Sarah Vine started row with Hugh Grant; another day, another outrage from Rod Liddle; and why the Telegraph is unlikely to acknowledge Christopher Booker’s groupthink book.

Sarah Vine, supposedly Michael Gove’s “better half,” has added her twopenn’orth on the subject of Hugh Grant declining to shake Sajid Javid’s hand at an event to promote Martin Scorsese’s new film The Irishman.

“Hugh Grant did a similar thing to me a few years ago at the home of a mutual acquaintance,” Vine told her paltry 12,000 followers on Twitter. “He was incredibly unpleasant and clearly relished humiliating me in front of his (showbiz) entourage. Disagree, by all means, but be civil.”

Mandrake wonders if Vine is really the woman to lecture Grant on civility as she doesn’t explain the back story to Grant’s decision not to engage with her at the gathering at the home of Evgeny Lebedev, the co-owner of the Independent and Evening Standard.

Vine had started it by savaging Grant in her Daily Mail column – it’s not for me to repeat such venom – and when Grant told her and her oleaginous husband to hop it there was a spontaneous round of applause from many guests.

Grant, meanwhile, declined to shake Javid’s hand because he said the parliamentary candidate for Bromsgrove had been rude to a group of individuals with grievances against the press who had turned to his campaign group, Hacked Off.
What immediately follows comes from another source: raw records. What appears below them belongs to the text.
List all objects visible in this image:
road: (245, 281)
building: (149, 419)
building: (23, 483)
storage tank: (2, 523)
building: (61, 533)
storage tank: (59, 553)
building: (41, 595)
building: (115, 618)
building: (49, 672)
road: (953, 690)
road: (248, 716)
The star said his exact words to Javid were: “If you don’t mind, I won’t shake your hand because you were rude and dismissive to the victims of press abuse when you met them as culture secretary.”

Liddle mind

Not content with calling Gina Miller a “monkey” in the Sunday Times, Rod Liddle has now found another market for his discrimination in the Spectator, where he wrote that he wanted an election date that would be favourable to the Tories “when universities are closed and Muslims forbidden from doing anything on pain of hell”.
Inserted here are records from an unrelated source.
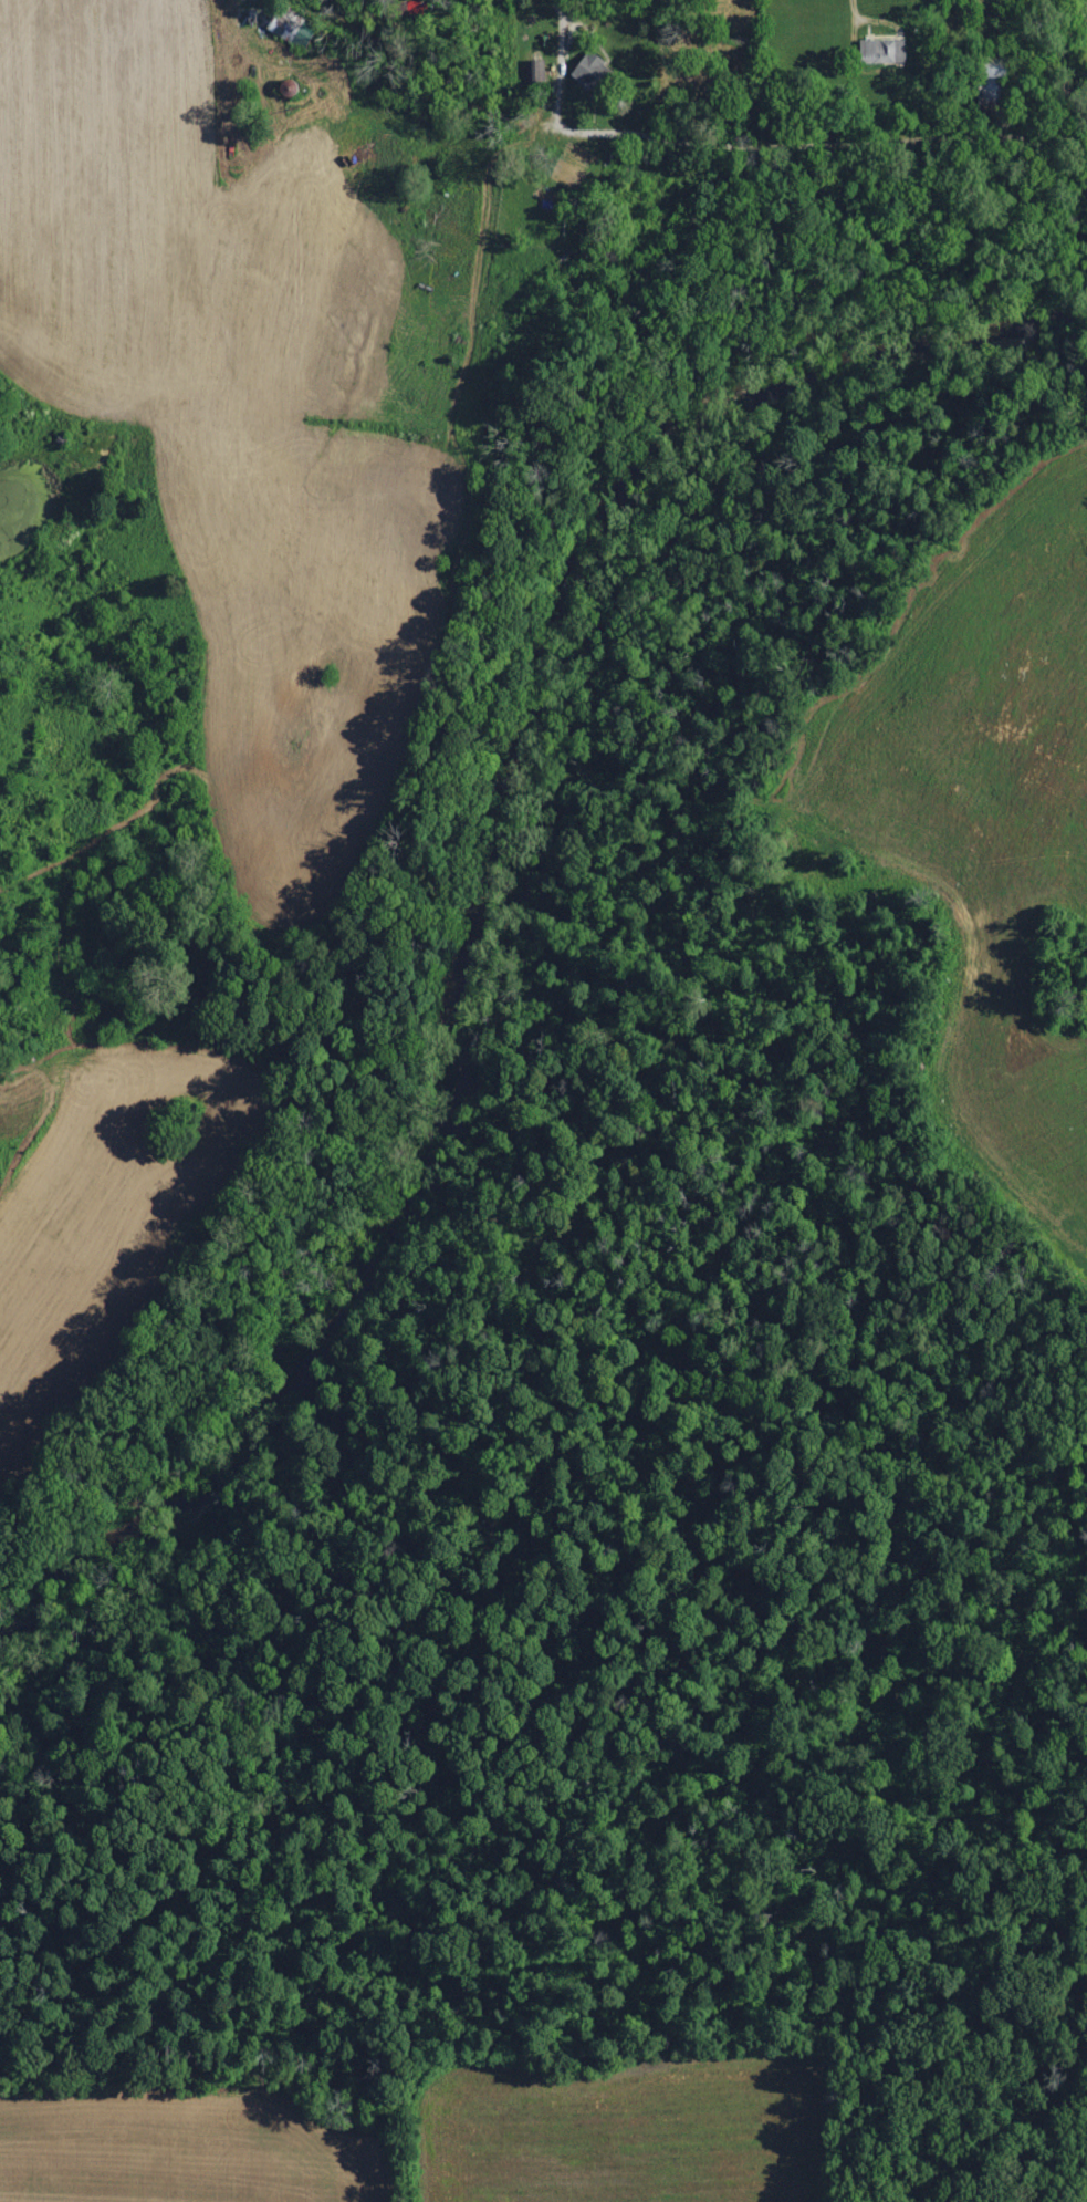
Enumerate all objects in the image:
road: (858, 6)
building: (882, 51)
building: (593, 73)
road: (757, 136)
river: (472, 866)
This matter has now been referred to the press watchdog IPSO on the basis it breaks their rules on publishing content that discriminates on race or religion. It’s the second complaint against Liddle in as many weeks now that Miller has confirmed she’s also complained to them. It will be a test of whether the organisation has any teeth at all. “Liddle is a fanatical Brextremist and Fraser Nelson and Martin Ivens, the editors of respectively the Spectator and the Sunday Times, now seem only too happy to use his offensive copy,” I’m told. “Ivens used to be quite rational on the subject of Europe, but he’s been nobbled.”

Groupies

What are the rules to groupthink? “One is that a group of people come to share a common view, opinion or belief that in some way is not based on objective reality; rule two is that, precisely because their shared view is essentially subjective, they need to go out of their way to insist that it is so self-evidently right that a ‘consensus’ of all right-minded people must agree with it.

“Rule three is that to reinforce their conviction that they are right, they need to treat the views of anyone who questions it as wholly unacceptable.”

If this quote explains Brexit, it may well be because its authors are Christopher Booker and Richard North, two journalists who once worked alongside most of the driving forces behind it. Don’t hold your breath that Groupthink: A Study in Self Delusion will be acknowledged in their old paper, the Daily Telegraph, when it comes out early in the New Year.

All Trousers

Do you remember “Trousergate”? That was one of the few occasions when Theresa May, as a prime minister, appeared to take decisive action and put on a £995 pair of Amanda Wakeley leather trousers, only to have Nicky Morgan say: “I don’t think I’ve ever spent that much on anything, apart from my wedding dress.”

I don’t know how much Sam Gyimah paid for the natty orange corduroys he wore at the launch of his campaign to win Kensington for the Lib Dems, but his party leader Jo Swinson reckons they might have the makings of Trousergate 2 about them.

“He was wearing those very trousers when we first met many years ago,” she noted, archly. At least Sam took responsibility for them. May ended up saying she’d been told to wear hers by her aide Fiona Hill.